Illumina has begun rolling out a series of updates to its top-of-the-line DNA sequencer models, with the goal of making the high-throughput machines more attractive to smaller laboratories.
For its NovaSeq X series—which, when fully stocked, can analyze more than 20,000 whole human genomes per year—the company said it began shipping a single-flow cell system last month, to offer a more accessible price point for labs that don’t process quite as many samples.
“This is the same instrument the scientific community has come to rely on for next-generation sequencing, now with upgraded software, new kits, and the option for a lower volume,” Illumina’s chief technology officer, Steve Barnard, said in a statement.
At the same time, the company said it began delivering new 25B 100-cycle and 200-cycle kits for the NovaSeq X and NovaSeq X Plus machines—aimed both at servicing multiomic applications and providing flexibility in run sizes and cycle counts for the various needs of clinical and academic labs, among others.

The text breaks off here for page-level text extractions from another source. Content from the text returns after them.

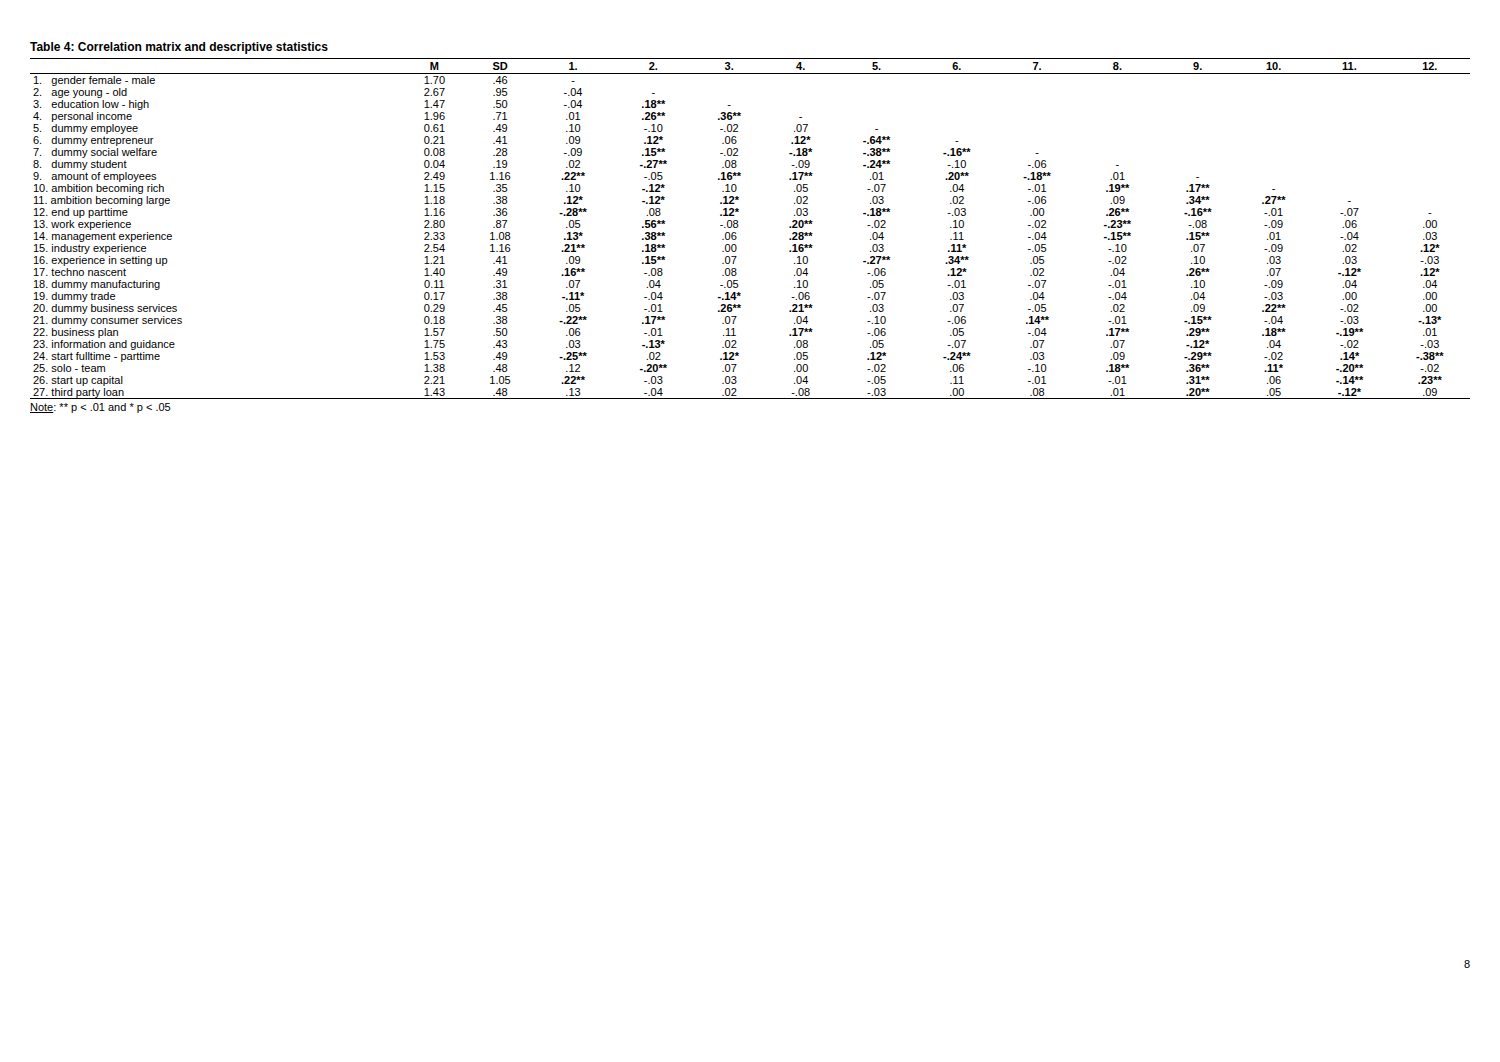Table 4: Correlation matrix and descriptive statistics
| | M | SD | 1. | 2. | 3. | 4. | 5. | 6. | 7. | 8. | 9. | 10. | 11. | 12. |
| --- | --- | --- | --- | --- | --- | --- | --- | --- | --- | --- | --- | --- | --- | --- |
| 1. gender female - male | 1.70 | .46 | - | | | | | | | | | | | |
| 2. age young - old | 2.67 | .95 | -.04 | - | | | | | | | | | | |
| 3. education low - high | 1.47 | .50 | -.04 | .18** | - | | | | | | | | | |
| 4. personal income | 1.96 | .71 | .01 | .26** | .36** | - | | | | | | | | |
| 5. dummy employee | 0.61 | .49 | .10 | -.10 | -.02 | .07 | - | | | | | | | |
| 6. dummy entrepreneur | 0.21 | .41 | .09 | .12* | .06 | .12* | -.64** | - | | | | | | |
| 7. dummy social welfare | 0.08 | .28 | -.09 | .15** | -.02 | -.18* | -.38** | -.16** | - | | | | | |
| 8. dummy student | 0.04 | .19 | .02 | -.27** | .08 | -.09 | -.24** | -.10 | -.06 | - | | | | |
| 9. amount of employees | 2.49 | 1.16 | .22** | -.05 | .16** | .17** | .01 | .20** | -.18** | .01 | - | | | |
| 10. ambition becoming rich | 1.15 | .35 | .10 | -.12* | .10 | .05 | -.07 | .04 | -.01 | .19** | .17** | - | | |
| 11. ambition becoming large | 1.18 | .38 | .12* | -.12* | .12* | .02 | .03 | .02 | -.06 | .09 | .34** | .27** | - | |
| 12. end up parttime | 1.16 | .36 | -.28** | .08 | .12* | .03 | -.18** | -.03 | .00 | .26** | -.16** | -.01 | -.07 | - |
| 13. work experience | 2.80 | .87 | .05 | .56** | -.08 | .20** | -.02 | .10 | -.02 | -.23** | -.08 | -.09 | .06 | .00 |
| 14. management experience | 2.33 | 1.08 | .13* | .38** | .06 | .28** | .04 | .11 | -.04 | -.15** | .15** | .01 | -.04 | .03 |
| 15. industry experience | 2.54 | 1.16 | .21** | .18** | .00 | .16** | .03 | .11* | -.05 | -.10 | .07 | -.09 | .02 | .12* |
| 16. experience in setting up | 1.21 | .41 | .09 | .15** | .07 | .10 | -.27** | .34** | .05 | -.02 | .10 | .03 | .03 | -.03 |
| 17. techno nascent | 1.40 | .49 | .16** | -.08 | .08 | .04 | -.06 | .12* | .02 | .04 | .26** | .07 | -.12* | .12* |
| 18. dummy manufacturing | 0.11 | .31 | .07 | .04 | -.05 | .10 | .05 | -.01 | -.07 | -.01 | .10 | -.09 | .04 | .04 |
| 19. dummy trade | 0.17 | .38 | -.11* | -.04 | -.14* | -.06 | -.07 | .03 | .04 | -.04 | .04 | -.03 | .00 | .00 |
| 20. dummy business services | 0.29 | .45 | .05 | -.01 | .26** | .21** | .03 | .07 | -.05 | .02 | .09 | .22** | -.02 | .00 |
| 21. dummy consumer services | 0.18 | .38 | -.22** | .17** | .07 | .04 | -.10 | -.06 | .14** | -.01 | -.15** | -.04 | -.03 | -.13* |
| 22. business plan | 1.57 | .50 | .06 | -.01 | .11 | .17** | -.06 | .05 | -.04 | .17** | .29** | .18** | -.19** | .01 |
| 23. information and guidance | 1.75 | .43 | .03 | -.13* | .02 | .08 | .05 | -.07 | .07 | .07 | -.12* | .04 | -.02 | -.03 |
| 24. start fulltime - parttime | 1.53 | .49 | -.25** | .02 | .12* | .05 | .12* | -.24** | .03 | .09 | -.29** | -.02 | .14* | -.38** |
| 25. solo - team | 1.38 | .48 | .12 | -.20** | .07 | .00 | -.02 | .06 | -.10 | .18** | .36** | .11* | -.20** | -.02 |
| 26. start up capital | 2.21 | 1.05 | .22** | -.03 | .03 | .04 | -.05 | .11 | -.01 | -.01 | .31** | .06 | -.14** | .23** |
| 27. third party loan | 1.43 | .48 | .13 | -.04 | .02 | -.08 | -.03 | .00 | .08 | .01 | .20** | .05 | -.12* | .09 |
Note: ** p < .01 and * p < .05
8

“Based on customer input, we've invested heavily in innovations to make the platform even stronger and more versatile, supporting total workflows with flexible applications spanning genomics and multiomics,” Barnard added.

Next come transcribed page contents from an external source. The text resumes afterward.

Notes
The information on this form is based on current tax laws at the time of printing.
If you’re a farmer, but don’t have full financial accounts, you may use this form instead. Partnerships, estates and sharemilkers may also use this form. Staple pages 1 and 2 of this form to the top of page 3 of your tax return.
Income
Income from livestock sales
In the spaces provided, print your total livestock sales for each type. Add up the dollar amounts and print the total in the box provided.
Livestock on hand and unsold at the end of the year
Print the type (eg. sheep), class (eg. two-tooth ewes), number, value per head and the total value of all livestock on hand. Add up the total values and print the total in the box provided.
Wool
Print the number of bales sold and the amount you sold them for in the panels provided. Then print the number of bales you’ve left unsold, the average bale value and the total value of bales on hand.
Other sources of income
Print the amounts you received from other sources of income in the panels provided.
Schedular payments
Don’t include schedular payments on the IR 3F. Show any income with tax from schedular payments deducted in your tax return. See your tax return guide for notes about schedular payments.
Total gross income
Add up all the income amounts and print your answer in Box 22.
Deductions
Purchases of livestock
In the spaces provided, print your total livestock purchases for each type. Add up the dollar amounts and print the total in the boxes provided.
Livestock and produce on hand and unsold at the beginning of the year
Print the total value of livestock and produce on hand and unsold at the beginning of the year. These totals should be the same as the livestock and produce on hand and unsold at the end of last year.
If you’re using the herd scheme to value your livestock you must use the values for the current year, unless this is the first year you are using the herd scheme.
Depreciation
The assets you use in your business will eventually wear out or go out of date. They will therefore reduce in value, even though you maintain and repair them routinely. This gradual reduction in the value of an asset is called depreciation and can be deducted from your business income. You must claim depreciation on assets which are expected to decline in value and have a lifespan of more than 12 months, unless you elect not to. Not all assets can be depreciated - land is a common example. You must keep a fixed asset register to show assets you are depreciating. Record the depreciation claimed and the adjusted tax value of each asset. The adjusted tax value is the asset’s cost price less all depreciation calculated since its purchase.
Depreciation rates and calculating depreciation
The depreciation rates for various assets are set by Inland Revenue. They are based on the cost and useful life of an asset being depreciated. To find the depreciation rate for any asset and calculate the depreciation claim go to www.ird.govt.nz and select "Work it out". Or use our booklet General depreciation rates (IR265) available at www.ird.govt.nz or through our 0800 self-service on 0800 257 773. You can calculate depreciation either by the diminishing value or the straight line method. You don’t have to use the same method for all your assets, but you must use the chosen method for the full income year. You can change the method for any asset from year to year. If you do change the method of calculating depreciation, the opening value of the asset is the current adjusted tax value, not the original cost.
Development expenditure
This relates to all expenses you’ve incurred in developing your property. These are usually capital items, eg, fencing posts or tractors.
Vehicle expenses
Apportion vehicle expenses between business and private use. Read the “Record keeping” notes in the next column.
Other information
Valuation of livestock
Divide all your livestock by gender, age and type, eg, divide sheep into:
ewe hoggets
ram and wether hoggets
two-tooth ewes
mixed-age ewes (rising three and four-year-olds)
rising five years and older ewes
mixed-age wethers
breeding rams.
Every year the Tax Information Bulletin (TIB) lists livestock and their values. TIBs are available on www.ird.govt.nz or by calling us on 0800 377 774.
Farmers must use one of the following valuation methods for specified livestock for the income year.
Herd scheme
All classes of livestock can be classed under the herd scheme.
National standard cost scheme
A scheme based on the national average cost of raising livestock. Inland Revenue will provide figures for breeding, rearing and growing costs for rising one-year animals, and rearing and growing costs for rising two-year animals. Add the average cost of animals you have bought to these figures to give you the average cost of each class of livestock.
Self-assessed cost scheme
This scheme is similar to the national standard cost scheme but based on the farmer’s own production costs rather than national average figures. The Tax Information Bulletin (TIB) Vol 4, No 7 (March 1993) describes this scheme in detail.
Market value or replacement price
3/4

In addition, Illumina announced the rebranded commercial debut of its recently acquired single-cell prep system—born out of its purchase of Fluent BioSciences last July, for $85 million in cash upfront plus additional milestone payments.
Previously known as Fluent’s PIPseq V, the supplies will be compatible with several Illumina machines, including its NextSeq 1000/2000 and NovaSeq 6000, as well as with the NovaSeq X and its new 25B kits.
Fluent, with its tech developed out of the University of California, San Francisco, was previously backed by Illumina’s independent venture capital arm. Its single-cell RNA and nuclei isolation supplies aim to sort out and label complex cell mixtures—ranging from 100 cells up to 1 million—without needing additional microfluidic consumables before undergoing sequencing.